**Job a**
Answer these from the court judgment excerpt:
(i) On what date did the plaintiff present the cheque?
(ii) Under which Act do the defendants say the plaintiff needed an effective license?
(iii) Until what date did the defendants pay interest to the plaintiff?

**Selected excerpt**
4. On 1st April, 2020, the defendants issued Cheque No. 001888 for Rs. 25,00,000/- in favour of the plaintiff. The plaintiff has presented the said cheque on 19th June, 2020 but the same was dishonored with the endorsement “Funds Insufficient”. The plaintiff has issued notice to the defendants on 13th July, 2020, calling upon the defendants to pay the amount along with interest. On receipt of notice, the defendants have sent reply denying the claim of the plaintiff.

5. The defendants say that the application filed by the plaintiff is barred by limitation and this Court has no jurisdiction as cause of action arose outside of the jurisdiction of this Court. They submit that the claim made by the plaintiff is barred by limitation as the alleged transaction was made on 11th July, 2018 and the plaintiff has filed suit in the year 2022.

6. The defendants say that this Court would be stopped from passing a decree unless the Court satisfied that at the time when the loan was advanced, the plaintiff had an effective license under the West Bengal Money Lenders Act, 1940. The defendants further say that the plaintiff has filed the suit without any balance sheet, bank statement or any other documents to prove the case of the plaintiff.

7. The plaintiff has paid Rs. 25,00,000/- by transferring the said amount from the account of the plaintiff i.e. State Bank of Bikaner and Jaipur, now State Bank of India, Park Mansion, Park Street, Kolkata – 700 016 which is situated within the jurisdiction of this Court and subsequently shifted to 12B Park Street, Kolkata – 700071 also within the jurisdiction of this Court. The defendants have also paid interest to the plaintiff till 31st March, 2019 in the same bank account of the plaintiff within the jurisdiction of this Court.

8. As per transactions made between the plaintiff and the defendant, this Court finds that the plaintiff has transferred the amount from the State Bank of India, 12B Park Street, Kolkata within the jurisdiction of this Court and thus part cause of action arose within the jurisdiction of this Court.

9. It is the case of the plaintiff that as per request of the defendants, the plaintiff has paid the said amount as loan to the defendants. In the plaint nowhere it is mentioned that the plaintiff has provided the said loan amount to the defendants during business transaction and the defendants have not produced any evidence to show that the defendants have taken the same amount from the plaintiff during the course of business or the transaction between the plaintiff and the defendants is connected with business transaction.

10. In the case of Ladymoon Towers Private Limited –vs- Mahendra Investment Advisors Private Limited reported in 2021 SCC OnLine Cal 4240, the Coordinate Bench of this Court held that:

“20. The definition section of the 2015 Act only contemplates a “commercial dispute” and not any other form of dispute where the basis of disagreement between the parties has a non­commercial cause. The gradation of disputes in Section 2(1)(c) taking into account all possible forms of agreements from which a “commercial dispute” may arise, makes it clear that the framers of the statute gave emphasis on the commercial flavour of the transaction as opposed to agreements entered into between parties without a commercial purpose. The qualification of the person being a Merchant, Banker, Trader or Financier imparts an unimpeachable commercial flavour to the transaction and the resulting dispute. The Insolvency and Bankruptcy Code, 2016, for example, defines a dispute from a broader perspective as any suit or arbitration proceedings relating to an existing debt – Section 5(6)(a). The commercial purpose would generally mean a transaction by which a person’s commercial or economic interests may be advanced and would result in an economic benefit to that person. It would not include an agreement where profit-making is an incidental outcome of the transaction or may happen by accident. Although, a “hand loan”, for example, is given by a person or entity to another with the expected outcome of the principal sum being returned with interest, the essential commercial flavour in such a loan may be lost by reason of the informal terms under which the money is lent and advanced and the consequent uncertainty which may result therefrom. The requirement of fixing the transaction within the ambit of Section 2(1)(c)(i), namely, between the named classes of persons can be construed being in aid of what the Act intends to cut down, namely, unnecessary wastage of time on ascertaining whether a dispute is a commercial dispute. The exhaustive categories of agreements in 2(1)(c)(i) – (xxii) leaves no doubt that the 2015 Act seeks to bring within its fold an inclusive range of disputes where the underlying purpose of the transaction is a commercial interest of the parties.

**Supplied material**
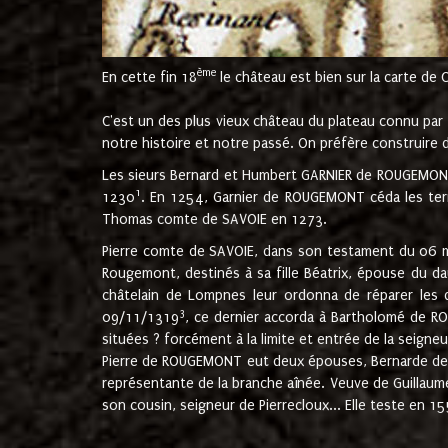
ème
En cette fin 18
le château est bien sur la carte de 
C'est un des plus vieux château du plateau connu par l
notre histoire et notre passé. On préfère construire d
Les sieurs Bernard et Humbert GARNIER de ROUGEMONT 
1
1230
. En 1254, Garnier de ROUGEMONT céda les terr
Thomas comte de SAVOIE en 1273.
Pierre comte de SAVOIE, dans son testament du 06 mai
Rougemont, destinés à sa fille Béatrix, épouse du 
châtelain de Lompnes leur ordonna de réparer les 
3
09/11/1319
, ce dernier accorda à Bartholomé de RO
situées ? forcément à la limite et entrée de la seigneu
Pierre de ROUGEMONT eut deux épouses, Bernarde de MO
représentante de la branche aînée. Veuve de Guilla
son cousin, seigneur de Pierrecloux... Elle teste en 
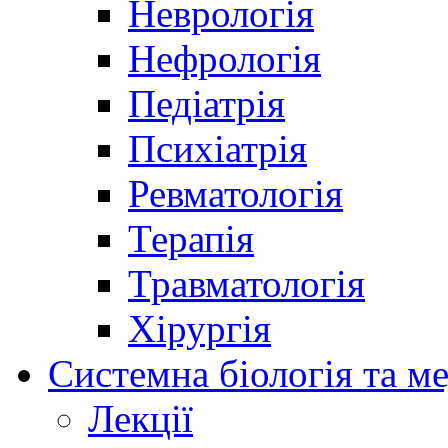
Неврологія
Нефрологія
Педіатрія
Психіатрія
Ревматологія
Терапія
Травматологія
Хірургія
Системна біологія та м
Лекції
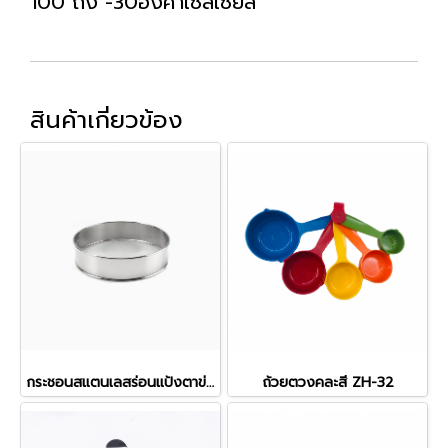
100 ถึง -30องศาเซลเซียส
สินค้าเกี่ยวข้อง
กระชอนสแตนเลสร่อนแป้งตาข่าย
ถ้วยตวงคละสี ZH-32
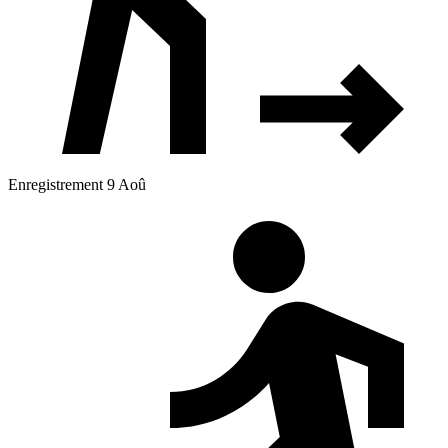
Enregistrement 9 Aoû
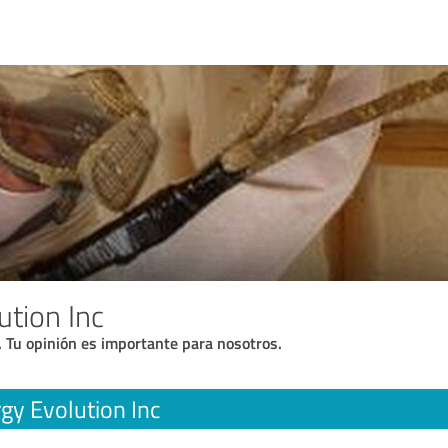
ution Inc
. Tu opinión es importante para nosotros.
gy Evolution Inc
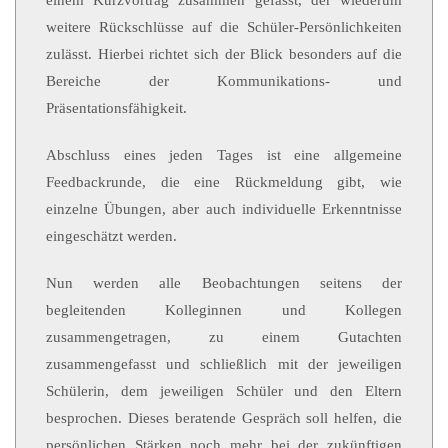
einem Kurzvortrag zusammen gefasst, der wiederum
weitere Rückschlüsse auf die Schüler-Persönlichkeiten
zulässt. Hierbei richtet sich der Blick besonders auf die
Bereiche der Kommunikations- und
Präsentationsfähigkeit.
Abschluss eines jeden Tages ist eine allgemeine
Feedbackrunde, die eine Rückmeldung gibt, wie
einzelne Übungen, aber auch individuelle Erkenntnisse
eingeschätzt werden.
Nun werden alle Beobachtungen seitens der
begleitenden Kolleginnen und Kollegen
zusammengetragen, zu einem Gutachten
zusammengefasst und schließlich mit der jeweiligen
Schülerin, dem jeweiligen Schüler und den Eltern
besprochen. Dieses beratende Gespräch soll helfen, die
persönlichen Stärken noch mehr bei der zukünftigen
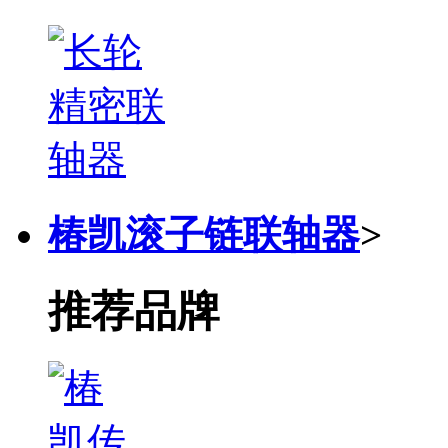
椿凯滚子链联轴器
>
推荐品牌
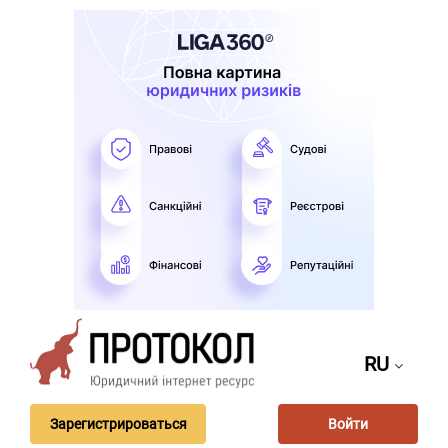
RU
Зарегистрироваться
Войти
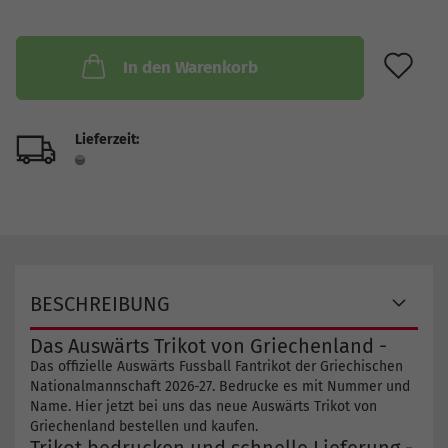
AU
In den Warenkorb
Lieferzeit:
BESCHREIBUNG
Das Auswärts Trikot von Griechenland -
Das offizielle Auswärts Fussball Fantrikot der Griechischen
Nationalmannschaft 2026-27. Bedrucke es mit Nummer und
Name. Hier jetzt bei uns das neue Auswärts Trikot von
Griechenland bestellen und kaufen.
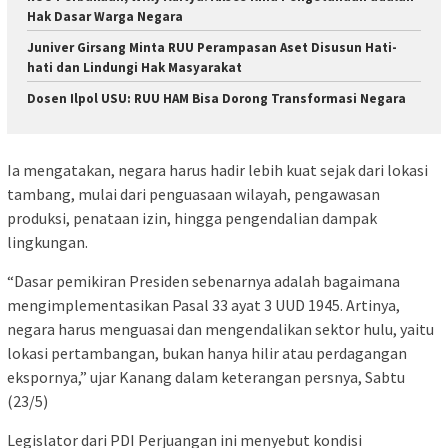
Hak Dasar Warga Negara
Juniver Girsang Minta RUU Perampasan Aset Disusun Hati-
hati dan Lindungi Hak Masyarakat
Dosen Ilpol USU: RUU HAM Bisa Dorong Transformasi Negara
Ia mengatakan, negara harus hadir lebih kuat sejak dari lokasi
tambang, mulai dari penguasaan wilayah, pengawasan
produksi, penataan izin, hingga pengendalian dampak
lingkungan.
“Dasar pemikiran Presiden sebenarnya adalah bagaimana
mengimplementasikan Pasal 33 ayat 3 UUD 1945. Artinya,
negara harus menguasai dan mengendalikan sektor hulu, yaitu
lokasi pertambangan, bukan hanya hilir atau perdagangan
ekspornya,” ujar Kanang dalam keterangan persnya, Sabtu
(23/5)
Legislator dari PDI Perjuangan ini menyebut kondisi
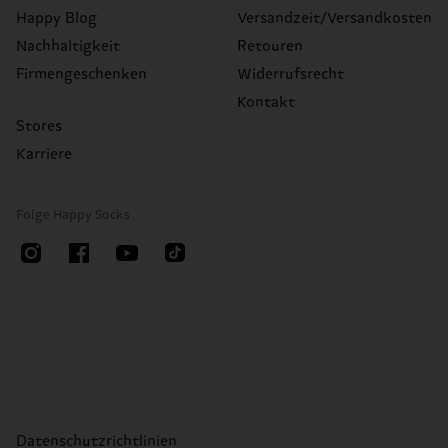
Happy Blog
Versandzeit/Versandkosten
Nachhaltigkeit
Retouren
Firmengeschenken
Widerrufsrecht
Kontakt
Stores
Karriere
Folge Happy Socks
Datenschutzrichtlinien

**Job b**
Recast the rows as a Markdown table with the columns Number and Record line, starting at the very first row and ending at the line that contains "Bartholomé de RO". Leave out the pictures and any blank lines.

**Task output a**
(i) 19th June, 2020
(ii) The West Bengal Money Lenders Act, 1940
(iii) 31st March, 2019

**Task output b**
| Number | Record line |
|---|---|
| 1 | ème |
| 2 | En cette fin 18 |
| 3 | le château est bien sur la carte de  |
| 4 | C'est un des plus vieux château du plateau connu par l |
| 5 | notre histoire et notre passé. On préfère construire d |
| 6 | Les sieurs Bernard et Humbert GARNIER de ROUGEMONT  |
| 7 | 1 |
| 8 | 1230 |
| 9 | . En 1254, Garnier de ROUGEMONT céda les terr |
| 10 | Thomas comte de SAVOIE en 1273. |
| 11 | Pierre comte de SAVOIE, dans son testament du 06 mai |
| 12 | Rougemont, destinés à sa fille Béatrix, épouse du  |
| 13 | châtelain de Lompnes leur ordonna de réparer les  |
| 14 | 3 |
| 15 | 09/11/1319 |
| 16 | , ce dernier accorda à Bartholomé de RO |